UK Baseball

Ex-Cat Albers, making his 2nd major-league start Monday, had to overcome career-threatening arm injury

Twins pitcher Andrew Albers, right, was congratulated by Manager Ron Gardenhire after winning his major-league debut.
Twins pitcher Andrew Albers, right, was congratulated by Manager Ron Gardenhire after winning his major-league debut. AP

Former University of Kentucky standout Andrew Albers, who pitched 81⁄3 innings in his major-league debut last Tuesday, is scheduled to make his second start for the Minnesota Twins on Monday night at home against the Cleveland Indians.

Albers' first start, when he limited the Kansas City Royals to three hits in a 3-0 victory, was made all the more special considering the 27-year-old Canadian had Tommy John surgery in 2009. The rehab, which came less than a year into his professional career with the San Diego Padres, was long and painful.

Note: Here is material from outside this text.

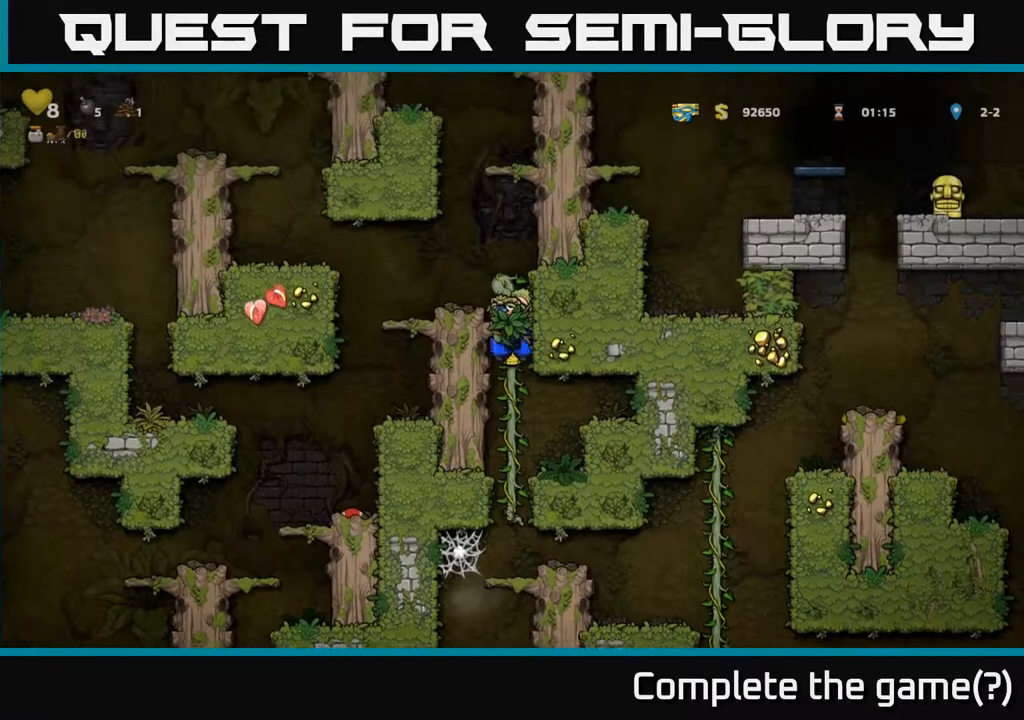
{"buttons": [], "left_stick": "center", "events": [[100, "A", "down"], [200, "left_stick", "left"], [217, "A", "up"], [500, "left_stick", "center"]]}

"Coming back from that was tough," Albers told the Canadian Press. "At one point, to be honest, I didn't even care if I couldn't play baseball again. I was about four months in (to rehab) and I couldn't get the range of motion down with my arm. I was really struggling with that.

"I just wanted to be able to move my arm again. I didn't care about baseball."

But Albers was able to work his back even after a stint playing independent ball in the CanAm League.

"Did I expect to make it to the big leagues after that? Certainly not," Albers said of the rehab. "But you always hold on to hope, right? You hope that it will happen, but you never know."

Albers got his call-up to the majors after going 11-5 with a 2.86 ERA in 22 starts at Triple-A Rochester.

Minneapolis' Target Field is the closest big-league ballpark to his hometown, North Battleford, though it's still far away. Albers told the Canadian Press he wasn't sure how many of those fans will make the trip for his second start.

"I certainly don't expect it, but for those who do make the trip down, it will be great to see them there," Albers said. "It's neat to share that moment with people who you've grown up with and who have meant so much to you.

"Anyone willing to make that trip from home is probably someone that is pretty special in my life and I will be so appreciative of them coming."

Albers was the first Saskatchewan-born player to reach the majors since Terry Puhl, who last played in 1991.

"It's been a long time since there's been someone from Saskatchewan in the major leagues and I hope I can go out there and represent them the way they deserve to be represented," Albers told the Canadian Press. "There are so many people back there working so hard and doing things the right way, and I want to represent that the best I can."

Albers, who told the Canadian Press he isn't taking anything for granted despite his stellar debut, said it all comes back to overcoming the 2009 surgery for him.

"That really puts things in perspective for me," he said. "It makes me very appreciative of the fact that there was a point in my life where all this was almost taken away.

"You like to think you don't take things for granted but you don't know that until it's taken away and that was the case for me. It was really an eye-opening experience and I'm glad I went through that."